= Material supplied =
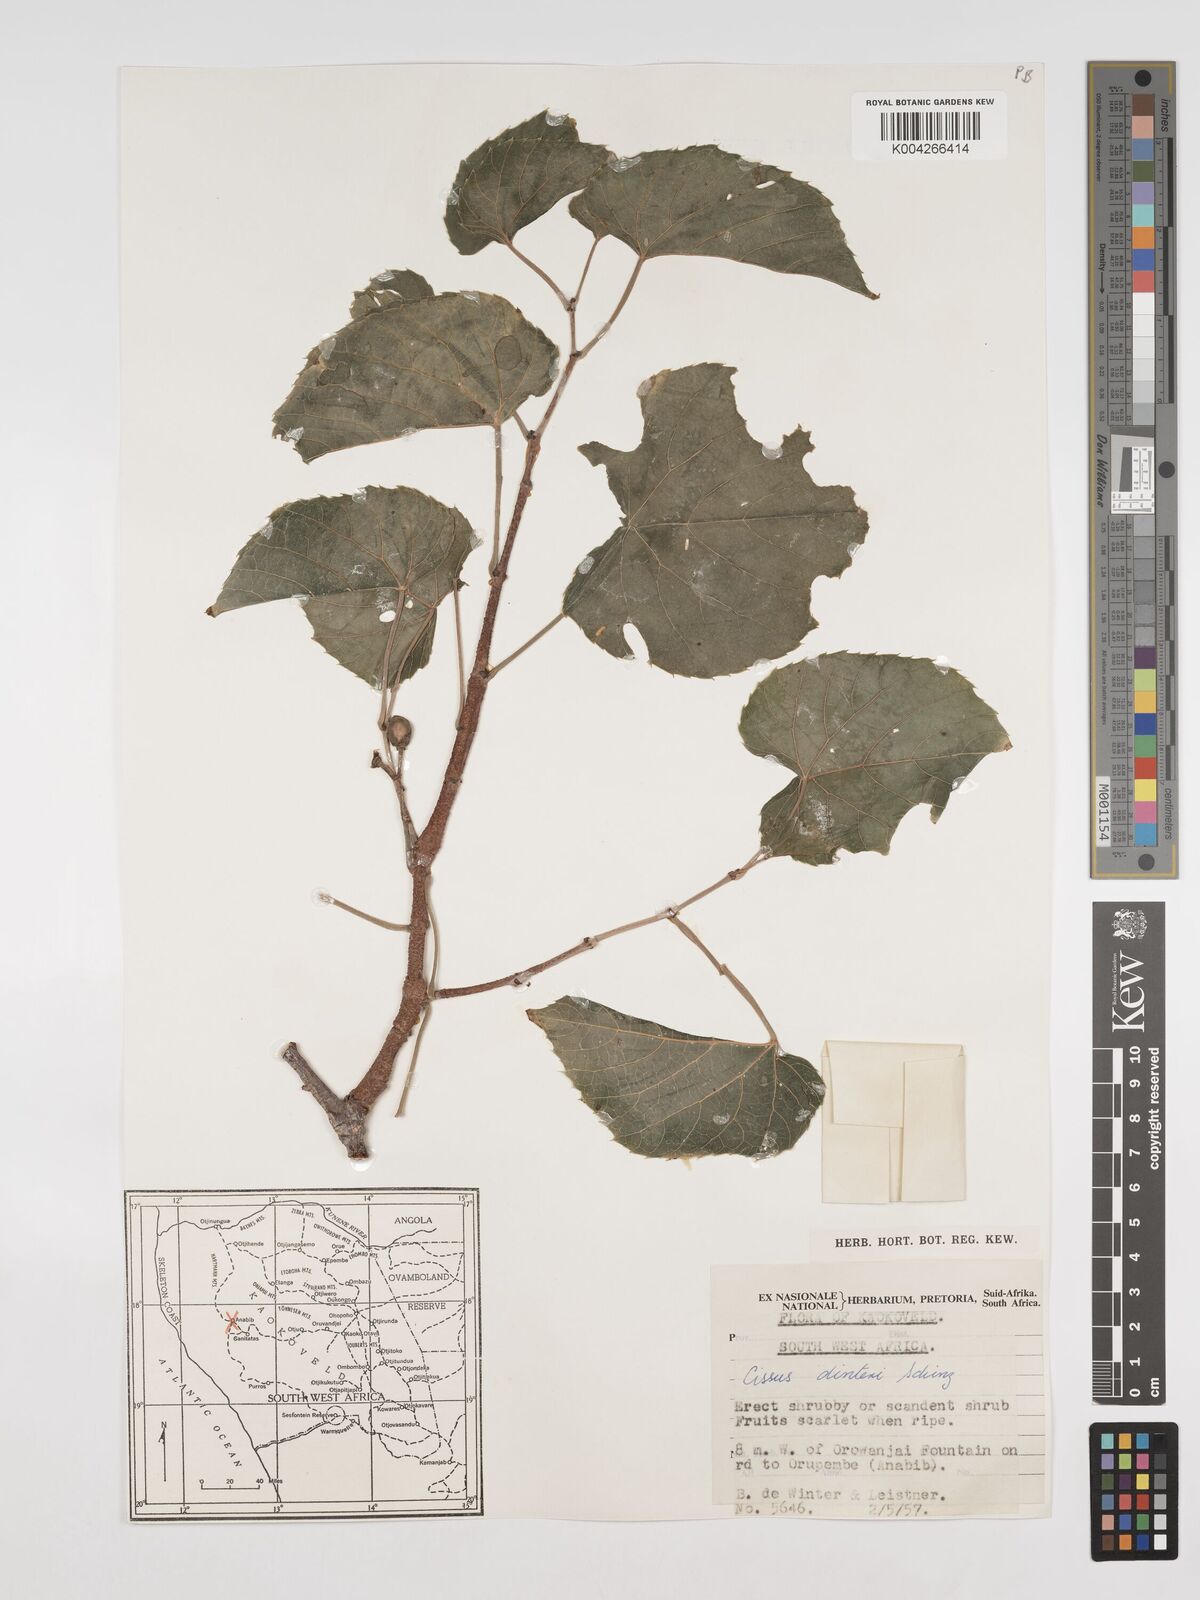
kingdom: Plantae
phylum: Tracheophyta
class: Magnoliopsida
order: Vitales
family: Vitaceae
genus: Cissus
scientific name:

= Work instructions =
Substitute "binomial name" for "scientific name" throughout the entries above and write them out again with everything else unchanged. Please leave the pictures out.

= Solution =
kingdom: Plantae
phylum: Tracheophyta
class: Magnoliopsida
order: Vitales
family: Vitaceae
genus: Cissus
binomial name:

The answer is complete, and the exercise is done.